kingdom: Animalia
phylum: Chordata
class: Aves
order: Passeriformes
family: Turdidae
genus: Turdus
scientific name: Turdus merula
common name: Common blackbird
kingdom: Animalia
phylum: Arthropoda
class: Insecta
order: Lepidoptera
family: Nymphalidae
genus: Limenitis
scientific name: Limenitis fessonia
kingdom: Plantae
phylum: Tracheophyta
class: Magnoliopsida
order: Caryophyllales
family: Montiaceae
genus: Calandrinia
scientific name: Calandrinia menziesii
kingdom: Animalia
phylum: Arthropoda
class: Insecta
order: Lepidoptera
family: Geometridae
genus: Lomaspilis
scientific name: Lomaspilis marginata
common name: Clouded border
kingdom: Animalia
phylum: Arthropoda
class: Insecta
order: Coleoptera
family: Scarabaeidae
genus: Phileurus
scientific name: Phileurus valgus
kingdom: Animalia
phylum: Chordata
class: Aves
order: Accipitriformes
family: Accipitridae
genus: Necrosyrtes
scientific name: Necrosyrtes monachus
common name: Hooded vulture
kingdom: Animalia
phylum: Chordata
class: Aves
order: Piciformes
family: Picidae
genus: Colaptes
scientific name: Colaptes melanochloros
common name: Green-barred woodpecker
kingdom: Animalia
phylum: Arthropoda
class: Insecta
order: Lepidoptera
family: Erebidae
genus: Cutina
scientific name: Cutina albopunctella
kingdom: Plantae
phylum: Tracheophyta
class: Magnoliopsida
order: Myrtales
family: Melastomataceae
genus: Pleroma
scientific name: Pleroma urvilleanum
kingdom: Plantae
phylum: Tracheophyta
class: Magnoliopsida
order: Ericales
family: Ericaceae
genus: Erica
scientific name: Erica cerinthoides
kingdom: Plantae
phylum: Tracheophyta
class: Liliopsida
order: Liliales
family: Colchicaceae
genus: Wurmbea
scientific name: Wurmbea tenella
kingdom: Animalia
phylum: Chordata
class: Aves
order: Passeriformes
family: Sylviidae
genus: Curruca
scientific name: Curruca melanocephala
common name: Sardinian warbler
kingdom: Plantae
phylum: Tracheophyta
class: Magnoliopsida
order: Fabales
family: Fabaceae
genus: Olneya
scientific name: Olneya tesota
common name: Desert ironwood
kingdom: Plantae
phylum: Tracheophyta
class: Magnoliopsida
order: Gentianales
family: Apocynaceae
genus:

(Written problem):
Can you arrange every line of the data above as a numbered list, leaving out any blank lines?

(Problem solution):
1. kingdom: Animalia
2. phylum: Chordata
3. class: Aves
4. order: Passeriformes
5. family: Turdidae
6. genus: Turdus
7. scientific name: Turdus merula
8. common name: Common blackbird
9. kingdom: Animalia
10. phylum: Arthropoda
11. class: Insecta
12. order: Lepidoptera
13. family: Nymphalidae
14. genus: Limenitis
15. scientific name: Limenitis fessonia
16. kingdom: Plantae
17. phylum: Tracheophyta
18. class: Magnoliopsida
19. order: Caryophyllales
20. family: Montiaceae
21. genus: Calandrinia
22. scientific name: Calandrinia menziesii
23. kingdom: Animalia
24. phylum: Arthropoda
25. class: Insecta
26. order: Lepidoptera
27. family: Geometridae
28. genus: Lomaspilis
29. scientific name: Lomaspilis marginata
30. common name: Clouded border
31. kingdom: Animalia
32. phylum: Arthropoda
33. class: Insecta
34. order: Coleoptera
35. family: Scarabaeidae
36. genus: Phileurus
37. scientific name: Phileurus valgus
38. kingdom: Animalia
39. phylum: Chordata
40. class: Aves
41. order: Accipitriformes
42. family: Accipitridae
43. genus: Necrosyrtes
44. scientific name: Necrosyrtes monachus
45. common name: Hooded vulture
46. kingdom: Animalia
47. phylum: Chordata
48. class: Aves
49. order: Piciformes
50. family: Picidae
51. genus: Colaptes
52. scientific name: Colaptes melanochloros
53. common name: Green-barred woodpecker
54. kingdom: Animalia
55. phylum: Arthropoda
56. class: Insecta
57. order: Lepidoptera
58. family: Erebidae
59. genus: Cutina
60. scientific name: Cutina albopunctella
61. kingdom: Plantae
62. phylum: Tracheophyta
63. class: Magnoliopsida
64. order: Myrtales
65. family: Melastomataceae
66. genus: Pleroma
67. scientific name: Pleroma urvilleanum
68. kingdom: Plantae
69. phylum: Tracheophyta
70. class: Magnoliopsida
71. order: Ericales
72. family: Ericaceae
73. genus: Erica
74. scientific name: Erica cerinthoides
75. kingdom: Plantae
76. phylum: Tracheophyta
77. class: Liliopsida
78. order: Liliales
79. family: Colchicaceae
80. genus: Wurmbea
81. scientific name: Wurmbea tenella
82. kingdom: Animalia
83. phylum: Chordata
84. class: Aves
85. order: Passeriformes
86. family: Sylviidae
87. genus: Curruca
88. scientific name: Curruca melanocephala
89. common name: Sardinian warbler
90. kingdom: Plantae
91. phylum: Tracheophyta
92. class: Magnoliopsida
93. order: Fabales
94. family: Fabaceae
95. genus: Olneya
96. scientific name: Olneya tesota
97. common name: Desert ironwood
98. kingdom: Plantae
99. phylum: Tracheophyta
100. class: Magnoliopsida
101. order: Gentianales
102. family: Apocynaceae
103. genus:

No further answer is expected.